#### [Task list]
1 > According to the passage about the consumer group CEH, in what year did the organization sue 30 makers of playground equipment made from arsenic-laden wood?
2 > Go on with the passage about the consumer group CEH, picking up after its final sentence.

** Text block follows **

It works with companies to remove harmful chemicals from products and adopt sustainable disposal plans. But it also doesn’t hesitate to head for court when gentle persuasion is unsuccessful.
Early this year, CEH helped broker an agreement that pulled women’s handbags and wallets from store shelves after finding the accessories contained as much as 100 times as much lead as is federally allowed in children’s items. Other plastic products, including vinyl baby bibs, soft lunchboxes and raingear, are no longer being sold by retailers nationwide after the group’s investigations found high lead levels in those items as well.
“The idea about chemicals being put out in the marketplace until they’re proven hazardous is something we’d like to see changed on the policy level,” said Charles Margulis, communications director for CEH. “We’d like to see it be as it is in other countries, where chemicals have to be demonstrated safe before they are used in the marketplace.”
But the consumer group has also amassed an impressive record in court. In 2001, the organization sued 30 makers of playground equipment made from arsenic-laden wood; within two years, the entire industry had stopped distributing the contaminated structures. And legal action initiated by CEH led to a state law banning all leaded wheel weights in 2009. Weights that routinely fell off cars and trucks were releasing 500,000 pounds of lead that eventually contaminated drinking water, making them one of California’s largest unregulated sources of lead pollution.

** End of Text block **
** Supplied entries follows **

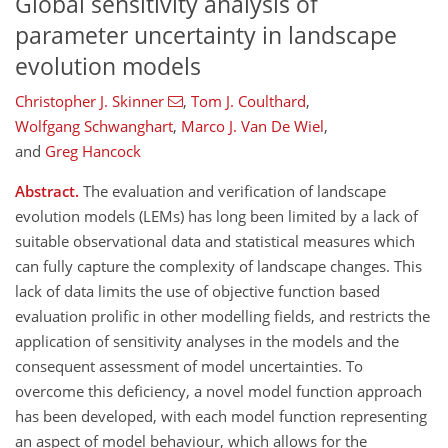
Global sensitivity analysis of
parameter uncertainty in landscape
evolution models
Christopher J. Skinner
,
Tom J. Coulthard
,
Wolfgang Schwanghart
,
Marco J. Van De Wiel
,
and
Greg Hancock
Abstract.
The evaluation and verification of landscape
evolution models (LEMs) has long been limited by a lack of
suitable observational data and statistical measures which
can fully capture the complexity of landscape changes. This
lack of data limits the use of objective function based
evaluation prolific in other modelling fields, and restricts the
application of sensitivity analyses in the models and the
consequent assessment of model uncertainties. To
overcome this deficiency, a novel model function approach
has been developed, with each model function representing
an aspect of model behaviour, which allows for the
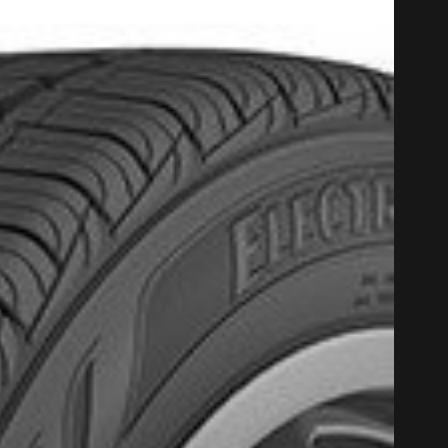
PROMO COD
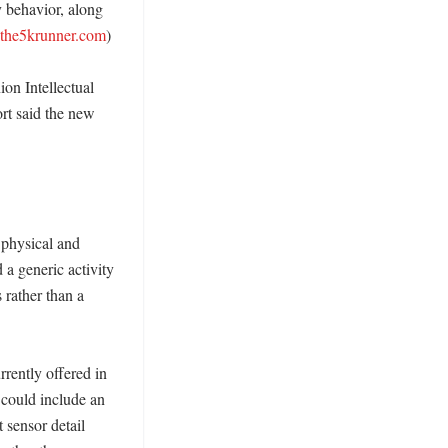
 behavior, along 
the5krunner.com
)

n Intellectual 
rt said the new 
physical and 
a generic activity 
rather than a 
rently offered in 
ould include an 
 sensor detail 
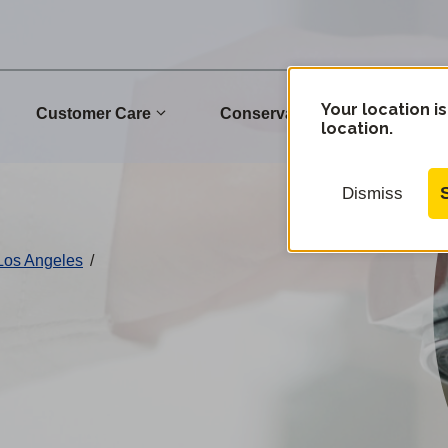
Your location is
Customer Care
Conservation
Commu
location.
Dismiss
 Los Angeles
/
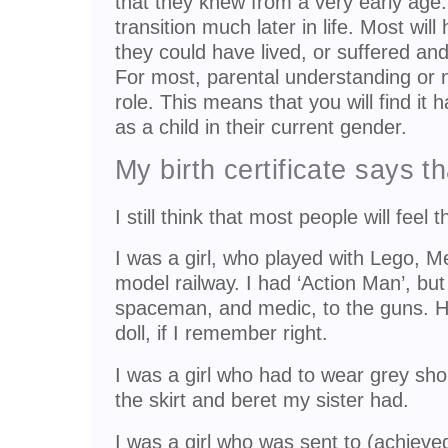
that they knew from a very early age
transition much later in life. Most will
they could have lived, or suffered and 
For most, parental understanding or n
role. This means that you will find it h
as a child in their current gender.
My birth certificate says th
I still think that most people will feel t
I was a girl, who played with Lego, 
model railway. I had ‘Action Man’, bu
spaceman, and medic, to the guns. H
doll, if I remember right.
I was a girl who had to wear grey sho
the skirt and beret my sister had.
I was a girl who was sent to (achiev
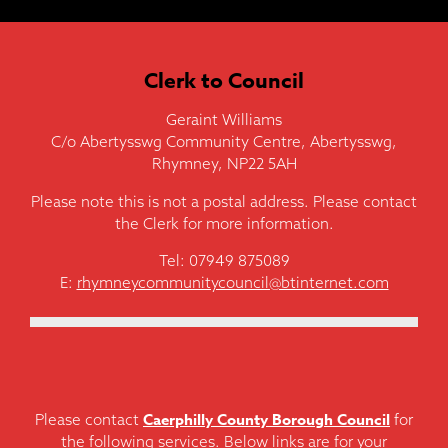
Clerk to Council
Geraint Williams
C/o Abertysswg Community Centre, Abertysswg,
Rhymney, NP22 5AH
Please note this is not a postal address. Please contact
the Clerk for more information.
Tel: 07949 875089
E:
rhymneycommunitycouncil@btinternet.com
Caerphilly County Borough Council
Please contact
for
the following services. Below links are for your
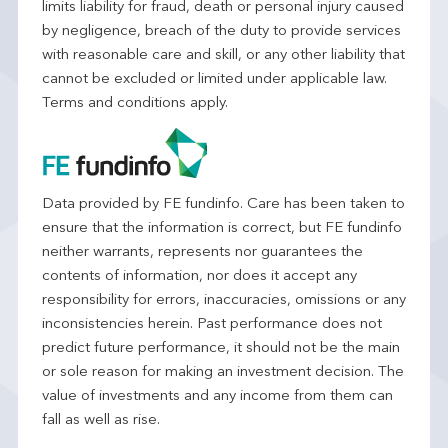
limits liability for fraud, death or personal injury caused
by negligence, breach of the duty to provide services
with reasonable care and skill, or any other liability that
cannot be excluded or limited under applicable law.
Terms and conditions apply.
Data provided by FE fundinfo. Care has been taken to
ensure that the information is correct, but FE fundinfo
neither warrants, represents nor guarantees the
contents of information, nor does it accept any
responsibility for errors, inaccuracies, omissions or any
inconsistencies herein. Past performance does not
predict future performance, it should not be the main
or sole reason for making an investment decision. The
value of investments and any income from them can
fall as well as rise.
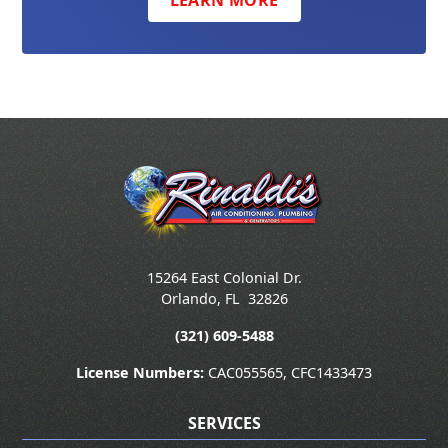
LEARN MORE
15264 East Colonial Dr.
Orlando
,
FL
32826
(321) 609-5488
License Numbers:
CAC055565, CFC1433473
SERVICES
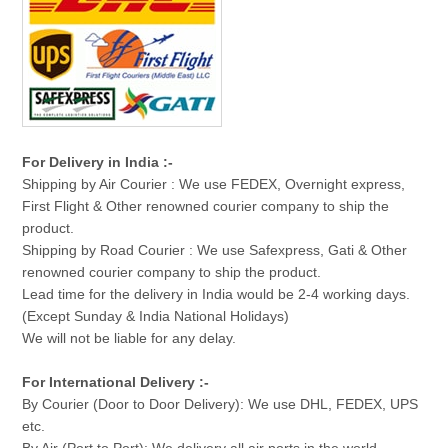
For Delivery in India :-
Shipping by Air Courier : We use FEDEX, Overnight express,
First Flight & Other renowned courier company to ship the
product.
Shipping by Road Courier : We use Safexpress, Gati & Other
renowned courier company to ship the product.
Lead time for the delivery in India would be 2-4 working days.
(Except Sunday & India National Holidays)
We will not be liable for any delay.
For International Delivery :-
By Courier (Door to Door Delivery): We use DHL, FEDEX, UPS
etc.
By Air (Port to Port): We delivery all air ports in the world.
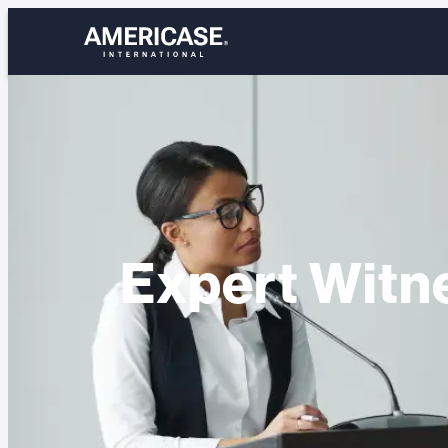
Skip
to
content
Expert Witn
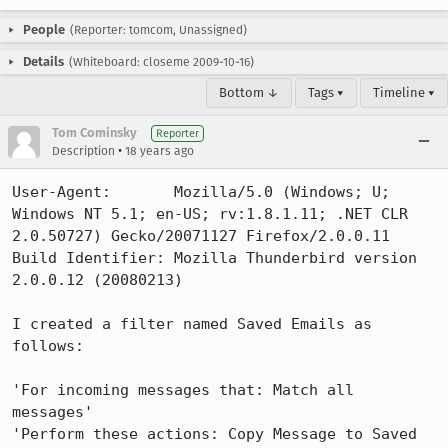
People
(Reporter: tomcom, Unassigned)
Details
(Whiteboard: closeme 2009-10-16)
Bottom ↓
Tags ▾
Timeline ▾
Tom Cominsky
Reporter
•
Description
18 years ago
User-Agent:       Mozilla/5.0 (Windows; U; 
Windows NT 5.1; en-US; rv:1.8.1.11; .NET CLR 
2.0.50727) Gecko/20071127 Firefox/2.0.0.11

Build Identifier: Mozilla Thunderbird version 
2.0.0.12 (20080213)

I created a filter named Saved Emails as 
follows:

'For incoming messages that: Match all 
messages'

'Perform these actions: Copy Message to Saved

** End of Supplied entries **

#### [Answers for this exercise]
1 > 2001

2 >
CEH also routinely assists major companies that are striving to become more eco-friendly. For example, the group announced in mid-May that I had drawn up guidelines adopted by Kaiser Permanente and Catholic Healthcare West to help the leading nonprofits purchase sustainable electronics equipment. Under the voluntary agreement, the two health care companies will purchase electronic products with the fewest toxic chemicals and make sure the items can be safely recycled.
Kathy Gerwig, Kaiser Permanente’s vice president and environmental stewardship officer, says CEH is an effective negotiator because of its vast technical expertise and long-standing credibility in health care circles. “If they are asking us to partner with them on something, we know it’s a legitimate issue worthy of our focus and attention,” said Gerwig, who has worked extensively with CEH over the years and is a member of the group’s board of directors.
In 2003, CEH sponsored the first national conference on green building to prepare health care gearing up for new mandates that hospitals be earthquake-resistant. The nonprofit’s work promoting green building in health care also led to a 2003 award from the Architects, Designers and Planners for Social Responsibility.
In the future, Margulis said, the group intends to expand its focus to include a new area of concern: sustainable disposal methods for solar panels and hybrid car batteries.